Ciudadanos en su espesura


A Sánchez, conviene no olvidarlo, le interesa el estado de alarma

Subestimar al virus es una espléndida forma de brindarle el campo necesario para campar a sus anchas. Quiero comprender a los sanitarios que se desesperan ante determinados comportamientos sociales o particulares. Toda una jornada en un hospital invita a ver con espeluzne a una serie de ciudadanos abrazándose en torno a unas cervezas en cualquiera de la terrazas abiertas. Si a lo largo de estos próximos diez días el virus rebrota y los contagios se multiplican, con la consiguiente sobreocupación de los centros sanitarios, temblarán las estructuras sobre las que se asienta el desconfinamiento, cosa que nadie quiere ver pero que figura entre los escenarios posibles. No sé si probables, pero sí posibles. El dilema entre salud y economía sobrevuela la mayoría de debates actuales, que son muchos y muy variados en el senado de las cosas de España: sin salud no hay economía, evidentemente, pero sin economía, a la larga, tampoco hay salud. Hay quien es partidario de lanzar, con todas las prevenciones contemplables, la acción de los agentes económicos y hay quien sigue advirtiendo que comportarnos como hace unos meses es invitar al virus a su fiesta de fin de curso. Y en ese bucle estamos.

Dicho lo cual, hay ciudadanos que sienten indisimulable irritación ante la acción del Gobierno y quienes consideran que el memorial de agravios de diversos colectivos y territorios no hace sino crecer a medida que pasan las horas. Estar gobernados por Sánchez, con la inestimable ayuda de Iglesias, es la perfecta garantía de que todo drama es posible y más si el Gobierno consigue el plácet del Congreso para alargar durante un mes el estado de alarma. A Sánchez, conviene no olvidarlo, le interesa el estado de alarma no tanto para confinar en sus domicilios a los españoles, sino para poder actuar a sus anchas en el escenario soñado por un Gobierno sin controles: decretar, intervenir y no responder, el sueño de todo autócrata. Sánchez, y no digamos Iglesias, sus sosias, su otro yo, el reverso de su misma moneda, aspira a yugular toda oposición existente, la política -para lo que cuenta con insospechados aliados de reciente hora- como la mediática o la ciudadana. El virus al que decía que no hay que subestimar, es un inesperado e involuntario aliado de los sueños húmedos de la izquierda radical, a la que Sánchez yo no sé si pertenece ideológicamente pero a la que se ha sumado con un entusiasmo que desdice a quienes aseguran que alberga un alma liberal oculta entre los tics totalitarios y excluyentes que no consigue disimular. El virus ha permitido mostrar, con la excusa de la lucha por la salud general, al sectario excluyente que alberga en sus discursos huecos y en su incapacidad congénita para la convivencia con, cuando menos, la mitad de España. Ha reducido el escenario político español a un binomio simplista y perverso: unos están conmigo perrunamente y los demás son una partida de fascistas. Los que no están de acuerdo con cada medida tomada por mi gobierno son fascistas. Los que discuten mi derecho a la autarquía son fascistas. Los que se manifiestan con banderas o cacerolas son fascistas (España, país europeo en el que no puedes exhibir su bandera pero sí puedes quemarla). Los que creen que cada día que pasa es una pérdida de garantías democráticas son fascistas.

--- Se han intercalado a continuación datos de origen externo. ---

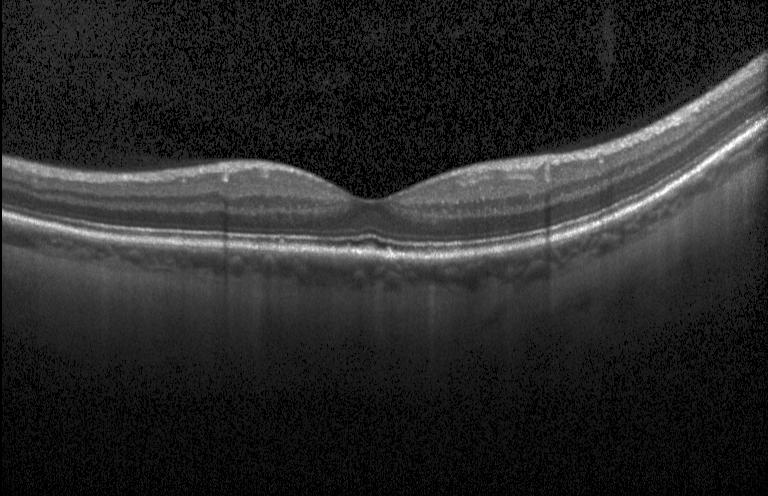
OCT finding: neither choroidal neovascularization, diabetic macular edema, nor drusen.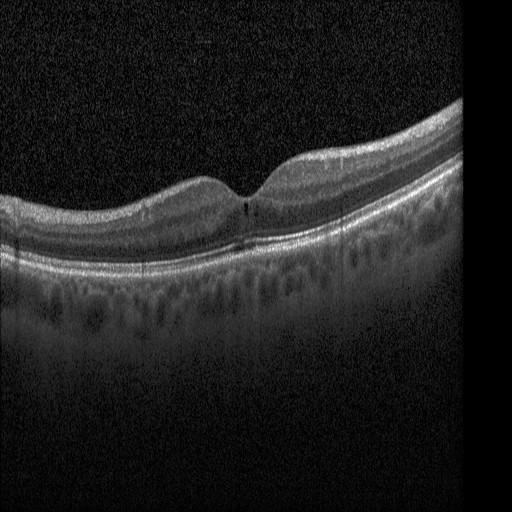
Horizontal scan through the fovea, optical coherence tomography B-scan, acquired on a Heidelberg Spectralis, spectral-domain optical coherence tomography — This B-scan demonstrates DME.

El virus da vueltas en el escenario español como si estuviera subido en un tiovivo. Y es la excusa perfecta que algunos encuentran para establecer alianzas insospechadas buscando una salida de la espesura. El estado de alarma va a seguir, no sé si un mes más, merced a que un grupo político como Ciudadanos va a apoyar a Sánchez. Puede que cambien de opinión, pero de momento, no niegan su rendez-vous. Tal vez subestimen a sus votantes. Y al virus.